After Alan died from a heart attack during the Metro Court Hotel hostage crisis during February sweeps, Lulu and her stepbrother Dillon Quartermaine intercepted a letter addressed to Luke which was to be delivered to him after Alan's death. In the letter, it says that Scott Baldwin is actually the one who killed Rick that night. When Lulu confronts a recently returned to town during the hostage crisis Scott about the letter, he eventually confirms it. He went to the Scorpio house that night to check on Laura and upon hearing her scream found her in the attic fighting with Rick. He was the one who hit him on the head with the candlestick, unintentionally killing him, to stop him from giving Laura the drug. He left just before Luke arrived on the scene and came to the only possible conclusion that he could think of: in an altercation, with Laura's current state of mind, she thought Rick was trying to hurt her so she hit him with the now bloody candlestick and accidentally killed him. Telling her this is what sent her into her catatonic state. Lulu decided that she could never tell her father what she has learned because it would destroy him; he would either a) kill Scott Baldwin for his part and be sent to jail for murder and she would never see him again or b) he would want to kill Scott and he would feel so guilty and heartbroken that he was the one who caused Laura's catatonia telling her something so traumatic when it didn't even happen.

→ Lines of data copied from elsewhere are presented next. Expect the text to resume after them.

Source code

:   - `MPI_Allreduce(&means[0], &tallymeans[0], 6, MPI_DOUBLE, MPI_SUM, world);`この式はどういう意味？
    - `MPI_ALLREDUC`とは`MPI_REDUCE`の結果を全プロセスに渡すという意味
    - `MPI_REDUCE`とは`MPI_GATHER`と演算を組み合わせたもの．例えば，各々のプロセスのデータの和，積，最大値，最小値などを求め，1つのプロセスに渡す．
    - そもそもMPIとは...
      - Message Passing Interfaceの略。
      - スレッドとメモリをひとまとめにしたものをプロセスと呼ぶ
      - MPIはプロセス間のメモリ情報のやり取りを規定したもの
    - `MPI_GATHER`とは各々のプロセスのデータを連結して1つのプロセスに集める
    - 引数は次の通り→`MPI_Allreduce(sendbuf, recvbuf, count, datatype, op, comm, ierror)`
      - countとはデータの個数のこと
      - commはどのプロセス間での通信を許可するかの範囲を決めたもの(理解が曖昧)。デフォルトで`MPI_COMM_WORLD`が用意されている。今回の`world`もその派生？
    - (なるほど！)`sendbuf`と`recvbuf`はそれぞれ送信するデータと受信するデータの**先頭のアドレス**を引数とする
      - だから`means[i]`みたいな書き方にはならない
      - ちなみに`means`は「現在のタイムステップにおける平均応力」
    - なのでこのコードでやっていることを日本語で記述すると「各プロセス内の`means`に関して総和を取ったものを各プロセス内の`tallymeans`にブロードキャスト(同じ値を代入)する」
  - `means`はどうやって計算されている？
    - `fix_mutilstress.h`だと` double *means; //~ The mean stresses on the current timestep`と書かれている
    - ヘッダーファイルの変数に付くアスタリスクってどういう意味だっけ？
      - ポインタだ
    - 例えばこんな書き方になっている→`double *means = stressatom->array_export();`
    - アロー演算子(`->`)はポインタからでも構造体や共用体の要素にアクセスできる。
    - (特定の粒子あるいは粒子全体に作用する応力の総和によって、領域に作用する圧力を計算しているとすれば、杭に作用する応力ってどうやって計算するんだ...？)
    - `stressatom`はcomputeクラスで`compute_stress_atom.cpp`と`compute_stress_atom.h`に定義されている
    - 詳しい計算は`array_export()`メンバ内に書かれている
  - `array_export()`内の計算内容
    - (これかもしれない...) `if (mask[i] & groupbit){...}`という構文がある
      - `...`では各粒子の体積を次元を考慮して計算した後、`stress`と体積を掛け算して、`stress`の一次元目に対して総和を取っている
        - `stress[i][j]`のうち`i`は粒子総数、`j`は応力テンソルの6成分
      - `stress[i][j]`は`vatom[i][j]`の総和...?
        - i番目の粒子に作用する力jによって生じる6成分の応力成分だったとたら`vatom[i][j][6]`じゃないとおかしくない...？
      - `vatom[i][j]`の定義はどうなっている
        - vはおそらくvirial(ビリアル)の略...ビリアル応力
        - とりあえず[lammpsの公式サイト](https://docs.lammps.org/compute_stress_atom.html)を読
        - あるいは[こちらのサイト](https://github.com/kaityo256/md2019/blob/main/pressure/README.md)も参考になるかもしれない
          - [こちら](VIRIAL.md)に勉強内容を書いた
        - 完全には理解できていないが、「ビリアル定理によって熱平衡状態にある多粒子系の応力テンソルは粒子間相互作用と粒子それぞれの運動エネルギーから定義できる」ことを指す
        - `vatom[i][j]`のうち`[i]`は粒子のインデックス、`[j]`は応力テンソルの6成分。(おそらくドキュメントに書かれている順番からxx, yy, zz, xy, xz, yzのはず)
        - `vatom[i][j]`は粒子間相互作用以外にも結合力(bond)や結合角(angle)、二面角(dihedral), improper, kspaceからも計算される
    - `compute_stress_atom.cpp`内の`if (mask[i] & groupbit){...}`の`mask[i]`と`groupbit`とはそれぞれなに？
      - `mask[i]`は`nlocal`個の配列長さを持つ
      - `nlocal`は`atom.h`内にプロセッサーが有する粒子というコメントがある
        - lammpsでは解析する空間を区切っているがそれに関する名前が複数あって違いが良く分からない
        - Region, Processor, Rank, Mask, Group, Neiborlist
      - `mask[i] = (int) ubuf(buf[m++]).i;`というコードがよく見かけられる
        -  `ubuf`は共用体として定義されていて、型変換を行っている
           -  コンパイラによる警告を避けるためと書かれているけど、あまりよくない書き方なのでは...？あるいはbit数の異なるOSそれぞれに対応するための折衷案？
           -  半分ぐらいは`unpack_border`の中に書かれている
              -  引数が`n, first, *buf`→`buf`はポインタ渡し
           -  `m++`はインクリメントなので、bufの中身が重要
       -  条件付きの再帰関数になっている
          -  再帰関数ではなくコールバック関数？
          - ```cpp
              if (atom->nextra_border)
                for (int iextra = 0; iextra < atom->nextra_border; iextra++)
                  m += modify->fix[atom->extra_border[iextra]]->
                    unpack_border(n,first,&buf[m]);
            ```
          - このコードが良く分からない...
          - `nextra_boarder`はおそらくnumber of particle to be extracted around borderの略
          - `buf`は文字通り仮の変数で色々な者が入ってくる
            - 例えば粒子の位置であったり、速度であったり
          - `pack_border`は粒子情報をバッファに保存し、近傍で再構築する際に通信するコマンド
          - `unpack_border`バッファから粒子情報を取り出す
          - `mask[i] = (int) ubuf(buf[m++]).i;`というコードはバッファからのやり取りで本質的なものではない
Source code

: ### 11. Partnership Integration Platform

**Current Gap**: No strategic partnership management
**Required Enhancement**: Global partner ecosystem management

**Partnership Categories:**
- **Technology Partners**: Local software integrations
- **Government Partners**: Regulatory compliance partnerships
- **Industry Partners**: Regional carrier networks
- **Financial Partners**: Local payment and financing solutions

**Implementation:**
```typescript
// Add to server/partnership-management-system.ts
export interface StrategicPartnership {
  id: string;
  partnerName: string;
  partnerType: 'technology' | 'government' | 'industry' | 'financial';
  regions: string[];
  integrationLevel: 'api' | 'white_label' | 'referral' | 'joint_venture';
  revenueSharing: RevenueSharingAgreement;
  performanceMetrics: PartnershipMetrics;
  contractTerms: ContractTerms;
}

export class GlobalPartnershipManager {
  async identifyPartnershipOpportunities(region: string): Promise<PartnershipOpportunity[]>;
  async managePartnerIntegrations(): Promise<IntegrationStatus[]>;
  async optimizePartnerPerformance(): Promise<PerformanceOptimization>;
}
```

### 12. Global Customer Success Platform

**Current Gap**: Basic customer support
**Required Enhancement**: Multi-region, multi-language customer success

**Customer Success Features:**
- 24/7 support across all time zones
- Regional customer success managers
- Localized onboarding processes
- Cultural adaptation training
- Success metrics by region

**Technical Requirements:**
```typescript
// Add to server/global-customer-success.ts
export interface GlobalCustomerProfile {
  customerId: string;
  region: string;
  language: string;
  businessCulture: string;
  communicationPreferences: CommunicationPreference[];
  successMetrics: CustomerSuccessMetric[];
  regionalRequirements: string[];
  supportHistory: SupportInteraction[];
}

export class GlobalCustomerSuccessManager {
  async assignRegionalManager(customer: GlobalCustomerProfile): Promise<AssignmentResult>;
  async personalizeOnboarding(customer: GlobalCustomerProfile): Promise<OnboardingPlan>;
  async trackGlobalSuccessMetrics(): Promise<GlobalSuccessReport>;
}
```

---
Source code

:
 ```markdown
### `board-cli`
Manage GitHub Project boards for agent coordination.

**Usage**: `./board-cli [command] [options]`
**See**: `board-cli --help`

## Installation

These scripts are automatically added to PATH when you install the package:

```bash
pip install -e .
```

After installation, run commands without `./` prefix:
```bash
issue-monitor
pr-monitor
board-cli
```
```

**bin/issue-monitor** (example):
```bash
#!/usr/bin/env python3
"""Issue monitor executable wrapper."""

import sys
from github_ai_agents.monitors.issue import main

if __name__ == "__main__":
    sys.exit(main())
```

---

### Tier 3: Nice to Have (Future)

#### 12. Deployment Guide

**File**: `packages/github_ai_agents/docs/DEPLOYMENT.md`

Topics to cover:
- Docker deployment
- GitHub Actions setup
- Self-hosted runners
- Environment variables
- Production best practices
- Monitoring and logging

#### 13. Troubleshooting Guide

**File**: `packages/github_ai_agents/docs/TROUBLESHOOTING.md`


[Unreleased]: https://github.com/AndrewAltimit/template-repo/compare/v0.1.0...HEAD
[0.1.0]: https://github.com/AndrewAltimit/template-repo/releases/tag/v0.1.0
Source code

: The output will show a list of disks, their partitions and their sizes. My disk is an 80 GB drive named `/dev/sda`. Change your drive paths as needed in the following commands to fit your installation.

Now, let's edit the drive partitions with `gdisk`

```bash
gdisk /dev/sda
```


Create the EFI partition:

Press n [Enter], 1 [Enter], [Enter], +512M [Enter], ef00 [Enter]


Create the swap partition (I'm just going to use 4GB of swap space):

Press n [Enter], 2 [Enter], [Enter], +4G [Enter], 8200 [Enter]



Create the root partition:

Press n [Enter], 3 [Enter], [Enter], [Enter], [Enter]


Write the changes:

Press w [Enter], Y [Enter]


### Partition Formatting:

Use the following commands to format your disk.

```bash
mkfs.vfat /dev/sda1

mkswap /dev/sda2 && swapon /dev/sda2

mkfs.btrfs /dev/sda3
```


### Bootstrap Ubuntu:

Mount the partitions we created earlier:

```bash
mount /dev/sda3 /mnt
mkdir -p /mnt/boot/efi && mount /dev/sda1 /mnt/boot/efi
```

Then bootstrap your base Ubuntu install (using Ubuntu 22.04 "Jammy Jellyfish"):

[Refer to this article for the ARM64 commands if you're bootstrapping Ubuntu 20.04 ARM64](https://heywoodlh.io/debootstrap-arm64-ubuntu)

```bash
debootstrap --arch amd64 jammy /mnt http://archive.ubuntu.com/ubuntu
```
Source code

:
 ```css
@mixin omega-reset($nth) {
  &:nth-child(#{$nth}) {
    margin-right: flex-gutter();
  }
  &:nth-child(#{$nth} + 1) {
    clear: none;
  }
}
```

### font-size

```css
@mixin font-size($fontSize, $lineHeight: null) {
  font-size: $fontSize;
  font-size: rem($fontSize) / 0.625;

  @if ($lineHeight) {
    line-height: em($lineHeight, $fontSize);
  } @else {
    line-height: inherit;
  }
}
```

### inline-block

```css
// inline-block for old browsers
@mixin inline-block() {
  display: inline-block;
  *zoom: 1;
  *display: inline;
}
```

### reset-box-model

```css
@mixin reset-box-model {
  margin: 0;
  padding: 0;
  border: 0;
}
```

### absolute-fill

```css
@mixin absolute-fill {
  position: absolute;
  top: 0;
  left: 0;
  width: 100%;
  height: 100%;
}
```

Lesley attended Lucky and Elizabeth's second marriage in March, where she was also introduced to Spinelli when he interrupted the ceremony when the minister asked "if anyone knew why they should not be joined . . ." Spinelli only stood up because it looked like Lulu was about to tell everyone that Elizabeth's baby was really Jason's and not Lucky's. Spinelli recovered and the marriage took place.

Lesley returned to the front-burner temporarily on October 30, 2008 when Scott kidnapped Laura and took her to Los Angeles. She assisted Lucky, Lulu, and Nikolas in finding her location. Laura is eventually found and is leaving Port Charles for Paris to seek further treatment. Not known to anyone at first, Laura is followed by Scott.

Lesley attended Lucky and Elizabeth's engagement party in October 2009 and then disappeared off-screen. She stayed for a while with Laura in Paris, where she became aware that her daughter and Scott got closer again. Not liking Laura and Scott's newfound friendship, Lesley joins Nikolas at Lake Como in Italy.

===2013===
As of March 2013, Lesley is said to be staying at Nikolas' house in Italy and is taking care of his son Spencer. A couple of weeks later, Lesley returns to Port Charles with Spencer to reunite him with his father. She is surprised to learn of Laura's plans to remarry Scott. Lesley disapproves of Laura's plans and confronts Scott with the murder of her husband, Rick Webber. Laura pleads with Lesley and hopes that she forgive Scott's past mistakes. Scott promises Lesley that he cares for Laura and wants only what's best for her. Not wanting to stay in their way, Lesley gives them her blessing even though she's not happy about it. After Mayor Lomax is unable to perform Laura and Scott's wedding, Lesley jumps in as she's able to officiate the ceremony. At the wedding, Lesley also reunites with her granddaughter Lulu who was recently kidnapped by Stavros Cassadine and since then can't remember her previous life. Lesley becomes aware of Nikolas' interest in Elizabeth, who's attending the ceremony with Monica's son AJ. Later on, Lesley put on a doctor's jacket for the first time in almost 30 years when she pretended to still be a doctor in order to gain information on Luke's medical condition, but ended up being confronted by old rival Monica. After exchanging barbs, Monica allowed Lesley to get the information she was seeking when Lesley pleaded to Monica's motherly instincts. After coming back from escorting Laura to France, Lesley decided to remain in town. On Halloween night, Lesley passed out when she opened the Wyndemere door to find Faison standing there. Later on, old rival Monica was invited over for an off-screen visit with Lesley which included old hospital pals Gail Baldwin and Audrey Hardy where Lesley gave Monica a gift of a painting which unbeknownst to them was painted by Heather!

===2017===
Lesley returns in 2017 for Laura's wedding to Kevin Collins, and ends up officiating the ceremony.